Convention organizers allowed L.A. Weekly to sit in on one discussion, about slash's relationship to the outside world. Fans argued about the benefits and costs of privacy. Some compared slash with the "proletariat" and hacktivists. One asked whether slashers want to influence Hollywood or just "play with our toys." Someone answers, "Play with our toys!"
Calysta Rose leads the discussion along with Charlotte C. Hill, who co-organizes Escapade. Hill, a consultant in Santa Barbara, discovered slash at a science fiction convention when she looked under the table and found a zine where Kirk and Spock have sex. ("I was 14 and went, 'Holy crap, they should,' " she tells the Weekly.)
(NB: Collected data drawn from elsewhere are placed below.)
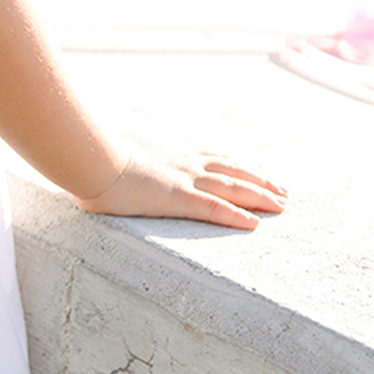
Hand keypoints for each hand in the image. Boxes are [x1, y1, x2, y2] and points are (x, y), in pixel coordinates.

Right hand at [75, 142, 288, 229]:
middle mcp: (184, 163)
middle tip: (282, 192)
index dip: (236, 165)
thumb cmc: (94, 153)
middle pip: (231, 170)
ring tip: (282, 205)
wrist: (90, 154)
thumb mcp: (116, 148)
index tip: (254, 172)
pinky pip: (214, 209)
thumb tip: (114, 155)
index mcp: (170, 152)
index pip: (212, 157)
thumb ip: (126, 154)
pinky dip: (236, 216)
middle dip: (259, 181)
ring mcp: (183, 180)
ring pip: (232, 188)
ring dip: (259, 197)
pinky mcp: (177, 198)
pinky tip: (254, 225)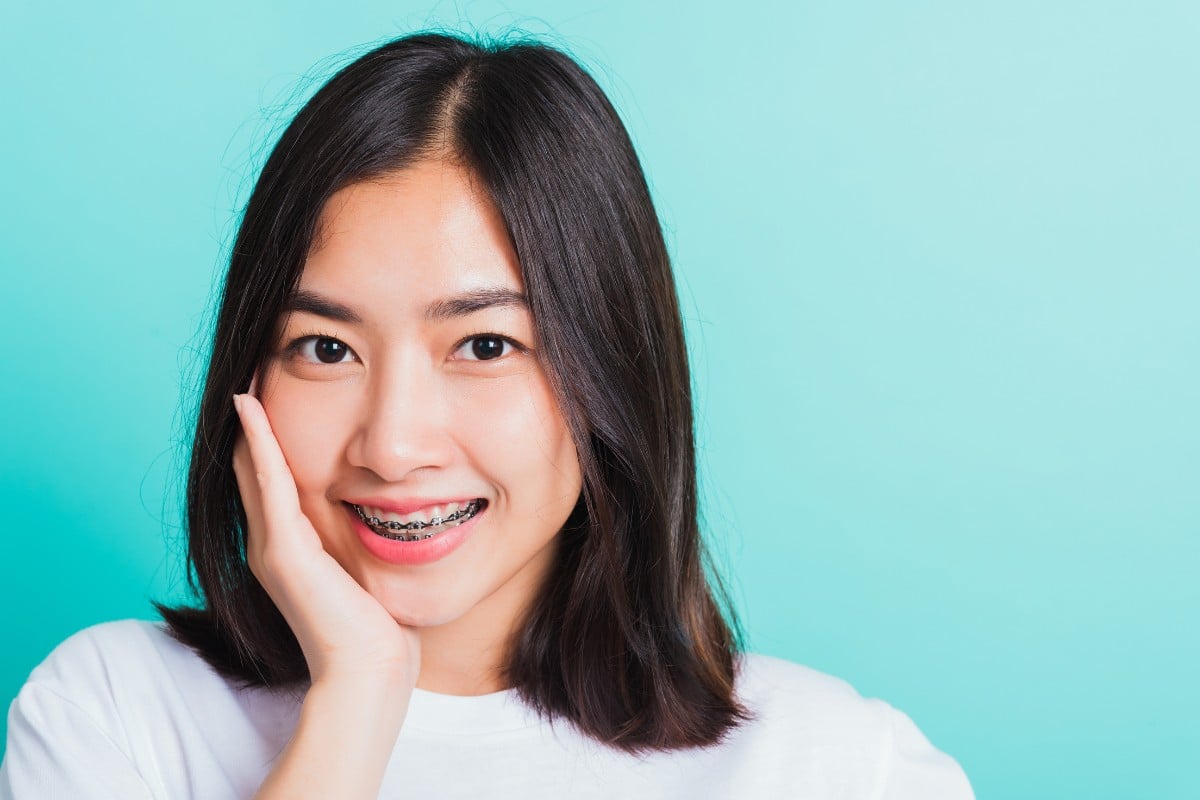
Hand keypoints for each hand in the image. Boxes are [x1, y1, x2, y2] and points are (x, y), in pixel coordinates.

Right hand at [231, 391, 419, 687]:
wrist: (370, 673)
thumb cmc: (379, 628)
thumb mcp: (367, 568)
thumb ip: (362, 537)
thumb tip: (393, 505)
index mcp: (290, 546)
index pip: (271, 476)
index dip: (269, 434)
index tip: (276, 387)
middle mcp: (270, 543)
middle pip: (252, 467)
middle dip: (253, 421)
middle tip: (254, 368)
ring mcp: (271, 547)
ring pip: (251, 468)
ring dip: (249, 422)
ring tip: (246, 375)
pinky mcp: (282, 552)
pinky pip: (268, 484)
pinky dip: (258, 442)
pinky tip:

She sees discussions like these as empowering for women, and says the slash community has even helped certain women gain the strength to leave abusive relationships.
"We gave them a more emancipated sense of themselves," Hill says. "The sense of support for exactly who we were — that was not available with our neighbors necessarily, or our church, or our co-workers."
For Rose, Escapade is, as its name implies, an escape. She considers herself queer — although in the past she has dated men and is sexually attracted to them, they don't interest her romantically anymore. She has depression and anxiety and spends much of her time taking care of rescue cats. "Pretty much the only reason to go out of my house is to get cats and get cats their food," she says. "Fandom brings out the social butterfly in me."
Early on, she liked the naughtiness of slash. But now it's about the emotions.
She doesn't like tragic stories. She doesn't like infidelity. She wants sex and emotion to happen together, in perfect tandem. It doesn't happen enough in the real world. But in slash, she says, "It's like a completely and utterly unrealistic happily ever after."